GIVEN ENTRIES
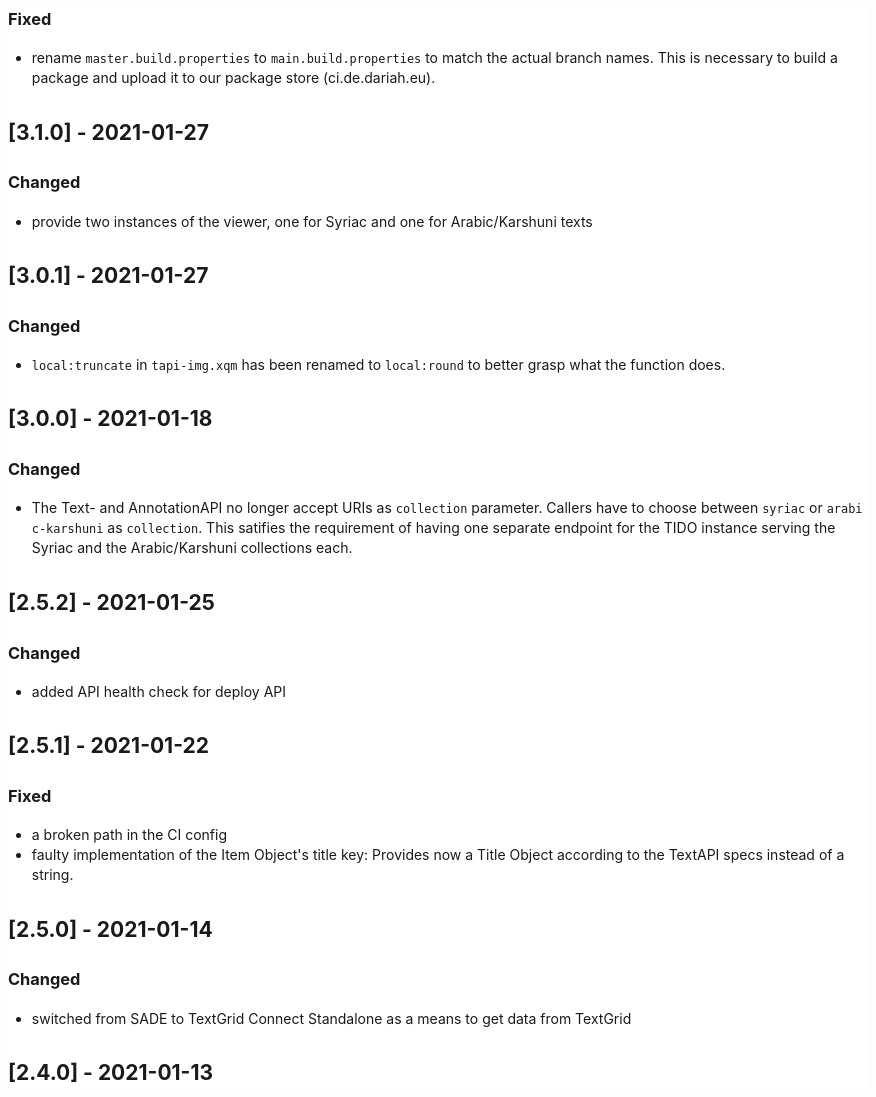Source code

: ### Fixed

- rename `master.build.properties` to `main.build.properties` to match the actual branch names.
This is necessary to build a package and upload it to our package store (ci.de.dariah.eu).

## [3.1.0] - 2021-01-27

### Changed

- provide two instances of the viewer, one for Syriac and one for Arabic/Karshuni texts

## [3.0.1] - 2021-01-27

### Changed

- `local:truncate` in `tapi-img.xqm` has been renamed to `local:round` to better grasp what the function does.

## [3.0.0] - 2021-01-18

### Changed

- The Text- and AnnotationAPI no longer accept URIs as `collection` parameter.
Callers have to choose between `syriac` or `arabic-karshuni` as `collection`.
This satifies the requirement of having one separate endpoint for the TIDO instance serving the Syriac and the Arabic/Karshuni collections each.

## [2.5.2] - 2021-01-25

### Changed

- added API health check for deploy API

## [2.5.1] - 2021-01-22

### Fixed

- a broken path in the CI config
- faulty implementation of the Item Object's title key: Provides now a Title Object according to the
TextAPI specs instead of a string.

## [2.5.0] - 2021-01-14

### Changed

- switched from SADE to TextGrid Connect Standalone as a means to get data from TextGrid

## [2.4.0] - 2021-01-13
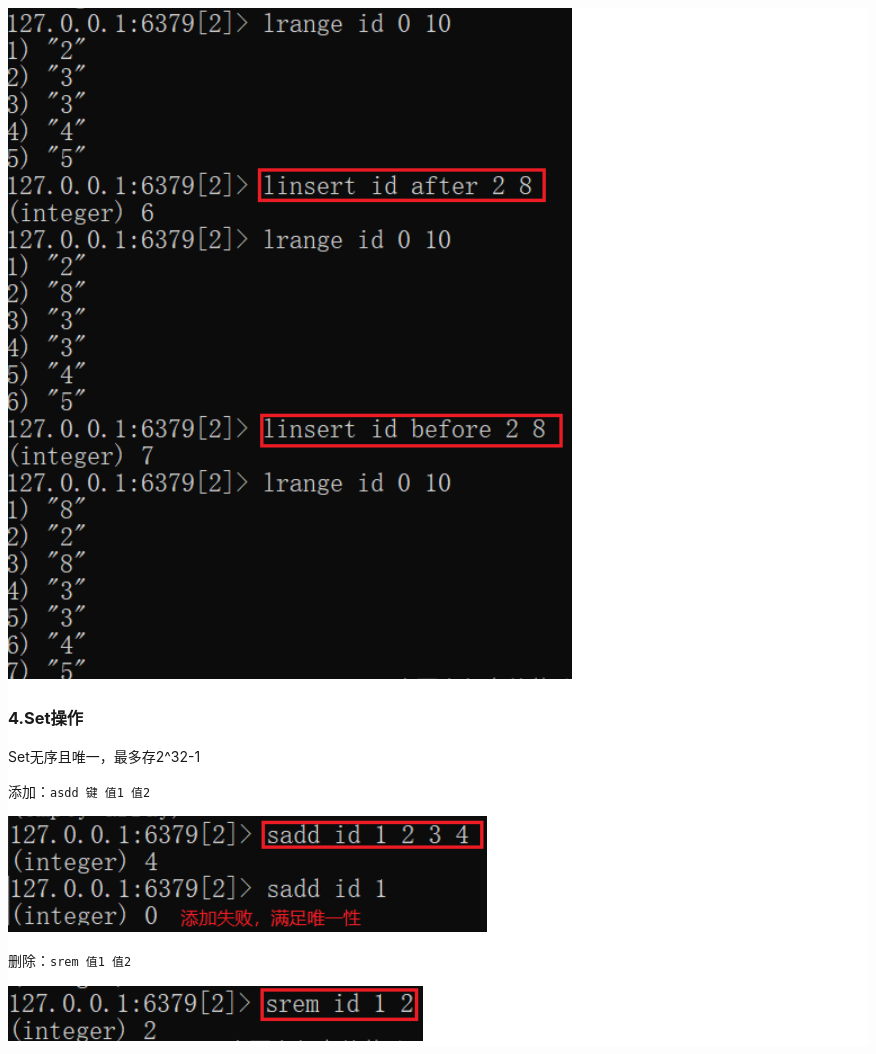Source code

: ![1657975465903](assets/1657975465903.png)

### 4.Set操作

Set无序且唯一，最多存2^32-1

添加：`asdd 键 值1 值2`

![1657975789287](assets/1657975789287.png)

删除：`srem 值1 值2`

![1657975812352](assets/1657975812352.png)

TASK DIRECTIONS
All that is needed is the data above, repeated exactly, without the pictures.

SOLUTION FOR THIS EXERCISE
Source code

: ### Fixed

- rename `master.build.properties` to `main.build.properties` to match the actual branch names.
This is necessary to build a package and upload it to our package store (ci.de.dariah.eu).

## [3.1.0] - 2021-01-27

### Changed

- provide two instances of the viewer, one for Syriac and one for Arabic/Karshuni texts

## [3.0.1] - 2021-01-27

### Changed

- `local:truncate` in `tapi-img.xqm` has been renamed to `local:round` to better grasp what the function does.

## [3.0.0] - 2021-01-18

### Changed

- The Text- and AnnotationAPI no longer accept URIs as `collection` parameter.
Callers have to choose between `syriac` or `arabic-karshuni` as `collection`.
This satifies the requirement of having one separate endpoint for the TIDO instance serving the Syriac and the Arabic/Karshuni collections each.

## [2.5.2] - 2021-01-25

### Changed

- added API health check for deploy API

## [2.5.1] - 2021-01-22

### Fixed

- a broken path in the CI config
- faulty implementation of the Item Object's title key: Provides now a Title Object according to the
TextAPI specs instead of a string.

## [2.5.0] - 2021-01-14

### Changed

- switched from SADE to TextGrid Connect Standalone as a means to get data from TextGrid

## [2.4.0] - 2021-01-13
Source code

: ![1657975465903](assets/1657975465903.png)

### 4.Set操作

Set无序且唯一，最多存2^32-1

添加：`asdd 键 值1 值2`

![1657975789287](assets/1657975789287.png)

删除：`srem 值1 值2`

![1657975812352](assets/1657975812352.png)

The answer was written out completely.